**SUPPLIED DATA**
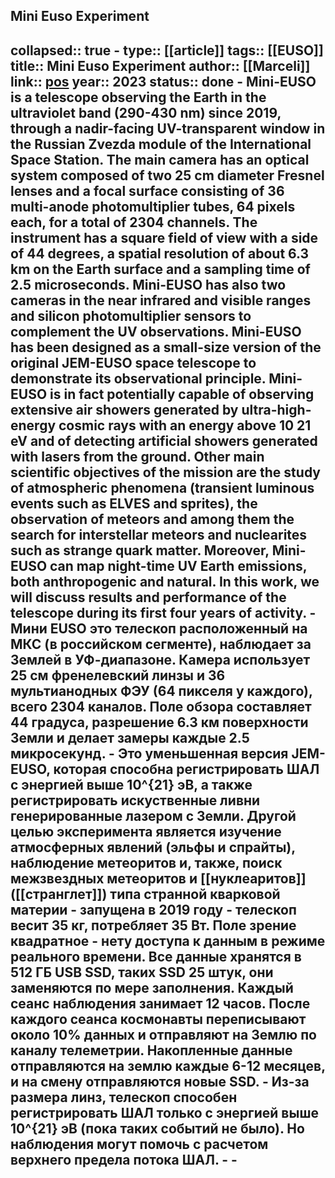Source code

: ## Mini Euso Experiment
collapsed:: true
	- type:: [[article]]
	  tags:: [[EUSO]] 
	  title:: Mini Euso Experiment
	  author:: [[Marceli]] 
	  link:: [pos](https://pos.sissa.it/444/001/)
	  year:: 2023
	  status:: done
		- Mini-EUSO is a telescope observing the Earth in the ultraviolet band 
		  (290-430 nm) since 2019, through a nadir-facing UV-transparent window in
		   the Russian Zvezda module of the International Space Station. The main 
		  camera has an optical system composed of two 25 cm diameter Fresnel 
		  lenses and a focal surface consisting of 36 multi-anode photomultiplier 
		  tubes, 64 pixels each, for a total of 2304 channels. The instrument has a
		   square field of view with a side of 44 degrees, a spatial resolution of
		   about 6.3 km on the Earth surface and a sampling time of 2.5 
		  microseconds. Mini-EUSO has also two cameras in the near infrared and 
		  visible ranges and silicon photomultiplier
		  sensors to complement the UV observations. Mini-EUSO has been designed as a small-size version
		  of the original JEM-EUSO space telescope to demonstrate its observational principle. Mini-EUSO
		  is in fact potentially capable of observing extensive air showers generated by ultra-high-energy
		  cosmic rays with an energy above 10 21 eV and of detecting artificial showers generated with lasers
		  from the ground. Other main scientific objectives of the mission are the study of atmospheric
		  phenomena (transient luminous events such as ELVES and sprites), the observation of meteors
		  and among them the search for interstellar meteors and nuclearites such as strange quark matter.
		  Moreover, Mini-EUSO can map night-time UV Earth emissions, both anthropogenic and natural.
		  In this work, we will discuss results and performance of the telescope during its first four years of
		  activity.
			- Мини EUSO это телескоп расположенный на МКС (в российском сегменте), наблюдает за Землей в УФ-диапазоне. Камера использует 25 см френелевский линзы и 36 мультианодных ФЭУ (64 пикселя у каждого), всего 2304 каналов. Поле обзора составляет 44 градуса, разрешение 6.3 км поверхности Земли и делает замеры каждые 2.5 микросекунд.
			- Это уменьшенная версия JEM-EUSO, которая способна регистрировать ШАЛ с энергией выше 10^{21} эВ, а также регистрировать искуственные ливни генерированные лазером с Земли. Другой целью эксперимента является изучение атмосферных явлений (эльфы и спрайты), наблюдение метеоритов и, также, поиск межзвездных метеоритов и [[нуклеаритов]] ([[странглет]]) типа странной кварковой материи
			- запущена в 2019 году
			- телескоп весит 35 кг, потребляет 35 Вт. Поле зрение квадратное
			- нету доступа к данным в режиме реального времени. Все данные хранятся в 512 ГБ USB SSD, таких SSD 25 штук, они заменяются по мере заполнения. Каждый сеанс наблюдения занимает 12 часов. После каждого сеанса космонавты переписывают около 10% данных и отправляют на Землю по каналу телеметрии. Накопленные данные отправляются на землю каждые 6-12 месяцев, и на смену отправляются новые SSD.
			- Из-за размера линз, телескоп способен регистрировать ШАЛ только с энергией выше 10^{21} эВ (пока таких событий не было). Но наблюдения могут помочь с расчетом верхнего предела потока ШАЛ.
		-
		-
-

**TASK PROMPT**
Present each line from the listing that holds the string "регистрировать".

**PROBLEM SOLUTION**
			- Это уменьшенная версия JEM-EUSO, которая способна регистрировать ШАЛ с энергией выше 10^{21} эВ, а также регистрировать искуственные ливни генерированные лазером с Земли. Другой целью эксперимента является изучение атмосферных явлений (эльфы и спрайты), наблюдение метеоритов и, также, поиск межзвездных метеоритов и [[нуклеаритов]] ([[странглет]]) типа странной кварковой материи
			- Из-за размера линз, телескоп способен регистрировать ШАЛ только с энергией выше 10^{21} эВ (пока таких событий не было). Но наблюдения могут помочь с расчетом верхнего предела потока ШАЛ.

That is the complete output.